ACTIVITY A »
Answer these questions from the forum thread on random numbers, each on its own line:
(i) Which module does the example code import?
(ii) If uint.max were 255 and the range length 100, how many possible matches would each number from 56 to 99 have?
(iii) According to the thread, why is the impact very small for small ranges?
ACTIVITY B »
Reproduce the passage of the forum thread on random numbers between "I think it is" and "18, 118, 218)", inclusive.
── EXERCISE PASSAGE
Carlos Santander wrote:
> Niko Korhonen escribió:
> 
>>
>> Here is some example code:
>>
>> import std.random;
>>
>> void main()
>> {
>>   // Range 1-100
>>   uint r = cast(uint)((rand() / cast(double)uint.max) * 99.0) + 1;
>> }
>>
>> Modulo arithmetics would be simpler (uint r = rand() % 99 + 1), but the randomness aspect might suffer from that.
>>
> 
> I'm not familiar with what you just said, so I have to ask: what are you talking about? What's the possible suffering?
> 

I think it is because if you use modulo arithmetics, the numbers in the range from 0 to (uint.max % rangelength) occur 1 times more often that the numbers from (uint.max % rangelength + 1) to rangelength-1.
For example lets suppose uint.max = 255 and rangelength = 100:

0-55  : There are 3 possible matches (example for 18: 18, 118, 218)
56-99 : There are 2 possible matches (example for 58: 58, 158)

This has a very small impact for small ranges since uint.max is very big.


-- 
Bruno Medeiros - CS/E student
"Certain aspects of D are a pathway to many abilities some consider to be... unnatural."
────
── RECORDED DATA
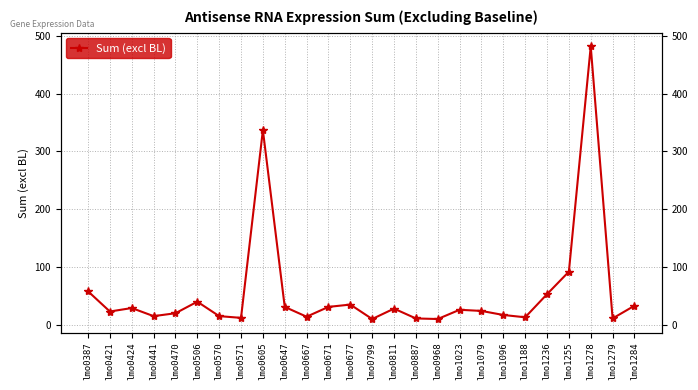

What is the value of the 7th point from the left?

15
────
ANSWER SPACE A »
(i) std.random
(ii) 2
(iii) Because uint.max is very big.

ANSWER SPACE B »
I think it is because if you use modulo arithmetics, the numbers in the range from 0 to (uint.max % rangelength) occur 1 times more often that the numbers from (uint.max % rangelength + 1) to rangelength-1.
For example lets suppose uint.max = 255 and rangelength = 100:

0-55  : There are 3 possible matches (example for 18: 18, 118, 218)